▶ About this exercise
In the entries that follow, the lines from the one with "E center: Wochenangebote" through the one with "kwadrat zajmowany przez czarny" are the ones to write out, exactly and with both ends included. Nothing else should appear.

*** Records for this exercise ***

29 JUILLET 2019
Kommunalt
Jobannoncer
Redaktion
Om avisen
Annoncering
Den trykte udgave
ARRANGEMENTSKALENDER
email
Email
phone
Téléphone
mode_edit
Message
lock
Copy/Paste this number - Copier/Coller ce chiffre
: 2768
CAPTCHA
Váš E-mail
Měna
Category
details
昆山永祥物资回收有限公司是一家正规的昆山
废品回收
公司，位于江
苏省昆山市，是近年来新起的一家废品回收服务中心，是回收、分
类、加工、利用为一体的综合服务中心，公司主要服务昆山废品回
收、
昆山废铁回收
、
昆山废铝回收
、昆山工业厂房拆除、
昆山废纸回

***
*** Records for this exercise ***

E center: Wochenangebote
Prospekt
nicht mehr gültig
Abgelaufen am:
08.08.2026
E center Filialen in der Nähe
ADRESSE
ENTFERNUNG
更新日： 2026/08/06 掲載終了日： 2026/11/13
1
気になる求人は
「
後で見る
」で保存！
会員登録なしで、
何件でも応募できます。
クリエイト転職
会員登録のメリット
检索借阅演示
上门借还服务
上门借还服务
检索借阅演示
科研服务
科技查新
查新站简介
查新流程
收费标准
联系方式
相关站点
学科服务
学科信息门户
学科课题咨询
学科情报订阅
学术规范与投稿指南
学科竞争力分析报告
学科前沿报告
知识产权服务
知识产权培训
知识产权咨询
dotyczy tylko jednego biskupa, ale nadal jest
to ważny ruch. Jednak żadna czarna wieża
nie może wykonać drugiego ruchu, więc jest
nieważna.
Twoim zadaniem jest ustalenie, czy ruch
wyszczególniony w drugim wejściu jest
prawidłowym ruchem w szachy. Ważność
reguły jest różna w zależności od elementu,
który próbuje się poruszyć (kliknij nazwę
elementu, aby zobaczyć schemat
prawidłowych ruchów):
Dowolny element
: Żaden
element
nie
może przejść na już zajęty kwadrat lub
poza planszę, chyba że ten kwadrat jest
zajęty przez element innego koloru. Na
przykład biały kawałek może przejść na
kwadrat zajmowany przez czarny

***

▶ Solution
E center: Wochenangebote
Prospekt
nicht mehr gültig
Abgelaufen am:
08.08.2026
E center Filialen in der Nähe
ADRESSE
ENTFERNUNG
更新日： 2026/08/06 掲載終了日： 2026/11/13
1
気になる求人は
「
後で見る
」で保存！
会員登録なしで、
何件でも応募できます。
クリエイト転職
会員登録のメリット
检索借阅演示
上门借还服务
上门借还服务
检索借阅演示
科研服务
科技查新
查新站简介
查新流程
收费标准
联系方式
相关站点
学科服务
学科信息门户
学科课题咨询
学科情报订阅
学术规范与投稿指南
学科竞争力分析报告
学科前沿报告
知识产权服务
知识产权培训
知识产权咨询
dotyczy tylko jednego biskupa, ale nadal jest
to ważny ruch. Jednak żadna czarna wieża
nie może wykonać drugiego ruchu, więc jest
nieważna.
Twoim zadaniem jest ustalenie, czy ruch
wyszczególniony w drugim wejściu jest
prawidłowym ruchem w szachy. Ważność
reguły jest różna w zależności od elementu,
który próbuje się poruszyć (kliknij nazwę
elementu, aby zobaczyć schemat
prawidłowych ruchów):
Dowolny element
: Żaden
element
nie
może przejść na już zajęty kwadrat lub
poza planszę, chyba że ten kwadrat jest
zajęty przez element innego koloru. Na
przykład biały kawałek może przejść na
kwadrat zajmowany przez czarny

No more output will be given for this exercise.